Extracted page text data
• • •
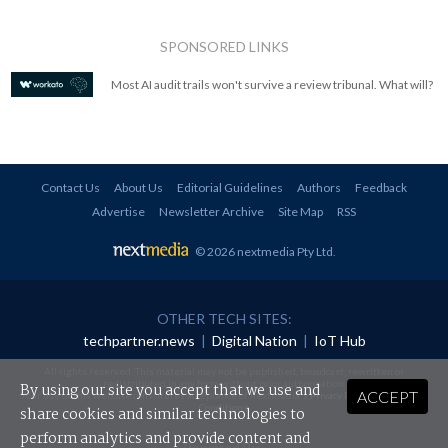
SPONSORED LINKS
Most AI audit trails won't survive a review tribunal. What will?
Contact Us
About Us
Editorial Guidelines
Authors
Feedback
Advertise
Newsletter Archive
Site Map
RSS
© 2026 nextmedia Pty Ltd
.
OTHER TECH SITES:
techpartner.news
|
Digital Nation
|
IoT Hub
All rights reserved. This material may not be published, broadcast, rewritten or
redistributed in any form without prior authorisation.
By using our site you accept that we use and
ACCEPT
Your use of this website constitutes acceptance of nextmedia's
Privacy Policy
and
Terms &
Conditions
.
share cookies and similar technologies to
perform analytics and provide content and
Powered By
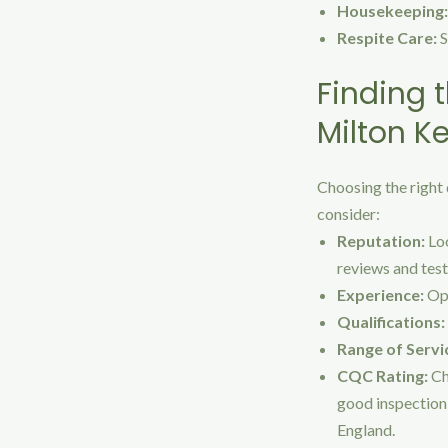
Housekeeping:
Respite Care:
S
Finding t
Milton K
Choosing the right 
consider:
Reputation:
Loo
reviews and test
Experience:
Opt
Qualifications:
Range of Servi
CQC Rating:
Ch
good inspection 
England.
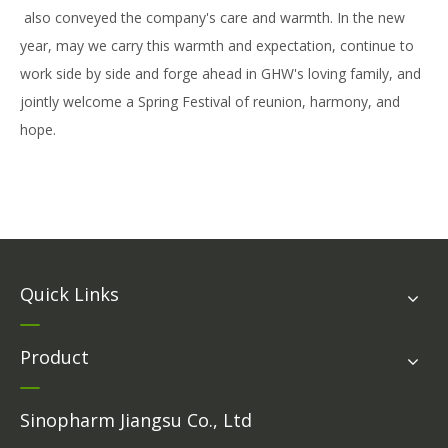
also conveyed the company's care and warmth. In the new
year, may we carry this warmth and expectation, continue to
work side by side and forge ahead in GHW's loving family, and
jointly welcome a Spring Festival of reunion, harmony, and
hope.
Quick Links
Product
Sinopharm Jiangsu Co., Ltd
• • •
**YOUR TASK**.
Which lines in the records contain the string "nextmedia"? Show each of them in full.

**FINISHED TASK**.
© 2026 nextmedia Pty Ltd
Your use of this website constitutes acceptance of nextmedia's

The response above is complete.